» Text passage
******************************
The spatial conflicts observed in the Malino Protected Area, if left unaddressed, will pose serious long-term consequences, including the degradation of conservation zones, reduced quality of ecosystem services, and the escalation of social tensions among stakeholders competing for limited land resources. As development pressures continue to mount, especially from tourism and agricultural sectors, the ecological integrity of the region is increasingly at risk. These challenges highlight the urgent need for a strategic planning approach that is not only spatially grounded but also ecologically and socially responsive. In this context, the integration of Strengths, Weaknesses, Opportunities, Threats (SWOT) analysis into spatial planning provides a practical and systematic framework to assess internal strengths and weaknesses of land use policies, while identifying external opportunities and threats to conservation efforts and tourism development. This research offers a novel contribution by combining spatial-temporal analysis of land use changes with strategic planning tools, specifically tailored to protected tourism landscapes. The adaptive spatial strategies proposed are designed to reflect local ecological characteristics, accommodate stakeholder interests, and strengthen institutional coordination. By aligning ecological thresholds with development goals, this study advances a more integrated and sustainable model of spatial governance in areas facing complex land use conflicts.
This study aims to investigate the spatial dynamics and land use conflicts occurring within the Malino Protected Area, with a particular focus on balancing conservation efforts and tourism development. The following specific objectives are formulated to analyze the discrepancies between actual land use and the official spatial planning regulations at both provincial and district levels, to identify the various forms of Land use conflicts occurring in the Malino Ecotourism Area, and to formulate SWOT-based spatial planning strategies aimed at mitigating land use conflicts and achieving a balance between conservation and tourism development.
******************************
» Directive 1
In the passage on land use conflicts in the Malino Protected Area, which two sectors are named as sources of mounting development pressure?
» Directive 2
Pick up the passage on land use conflicts in the Malino Protected Area after its final sentence and continue it.

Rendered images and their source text
******************************
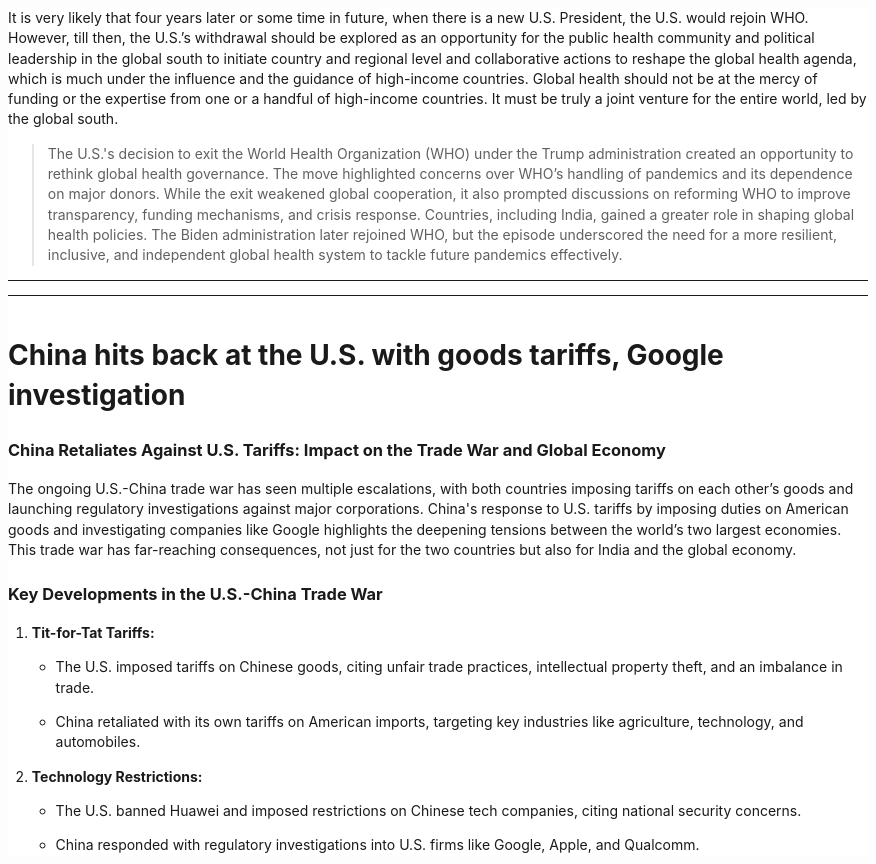 

It is very likely that four years later or some time in future, when there is a new U.S. President, the U.S. would rejoin WHO. However, till then, the U.S.’s withdrawal should be explored as an opportunity for the public health community and political leadership in the global south to initiate country and regional level and collaborative actions to reshape the global health agenda, which is much under the influence and the guidance of high-income countries. Global health should not be at the mercy of funding or the expertise from one or a handful of high-income countries. It must be truly a joint venture for the entire world, led by the global south.

> The U.S.'s decision to exit the World Health Organization (WHO) under the Trump administration created an opportunity to rethink global health governance. The move highlighted concerns over WHO’s handling of pandemics and its dependence on major donors. While the exit weakened global cooperation, it also prompted discussions on reforming WHO to improve transparency, funding mechanisms, and crisis response. Countries, including India, gained a greater role in shaping global health policies. The Biden administration later rejoined WHO, but the episode underscored the need for a more resilient, inclusive, and independent global health system to tackle future pandemics effectively.

---
---
# China hits back at the U.S. with goods tariffs, Google investigation

### **China Retaliates Against U.S. Tariffs: Impact on the Trade War and Global Economy**  



The ongoing U.S.-China trade war has seen multiple escalations, with both countries imposing tariffs on each other’s goods and launching regulatory investigations against major corporations. China's response to U.S. tariffs by imposing duties on American goods and investigating companies like Google highlights the deepening tensions between the world’s two largest economies. This trade war has far-reaching consequences, not just for the two countries but also for India and the global economy.  



### **Key Developments in the U.S.-China Trade War**  



1. **Tit-for-Tat Tariffs:**  

   - The U.S. imposed tariffs on Chinese goods, citing unfair trade practices, intellectual property theft, and an imbalance in trade.  

   - China retaliated with its own tariffs on American imports, targeting key industries like agriculture, technology, and automobiles.  



2. **Technology Restrictions:**  

   - The U.S. banned Huawei and imposed restrictions on Chinese tech companies, citing national security concerns.  

   - China responded with regulatory investigations into U.S. firms like Google, Apple, and Qualcomm.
******************************
» Written response 1
The tourism and agricultural sectors.

» Written response 2
2.1 Study area
The study is conducted in the Malino Ecotourism Area, designated as a KSP due to its significant ecological function and environmental carrying capacity, with a delineation area of 12,166.12 ha. The Malino Ecotourism Area lies at an elevation of 1,050–1,700 meters above sea level with hilly to mountainous topography dominated by slopes above 25%, making it vulnerable to erosion and landslides. The region records an average annual rainfall of 2,200–2,800 mm, with peak intensity between November and April, creating high surface runoff. The area is covered by montane forest vegetation, mixed plantations of coffee and clove, and horticultural crops such as vegetables and flowers that support local livelihoods. Hydrologically, Malino is a critical watershed, supplying springs and tributaries of the Jeneberang River that provide water for agriculture, settlements, and downstream urban areas (see Figure 1).
Figure 1. Study area location
2.2 Spatial zoning and present land use categories
The research specifically examines land use changes occurring over the period 2015–2024 and analyzes their conformity with spatial planning as defined by South Sulawesi Provincial Regulation No. 3 of 2022 (RTRW 2022–2041), as well as the Regency Spatial Plan outlined in Gowa District Regulation No. 15 of 2012.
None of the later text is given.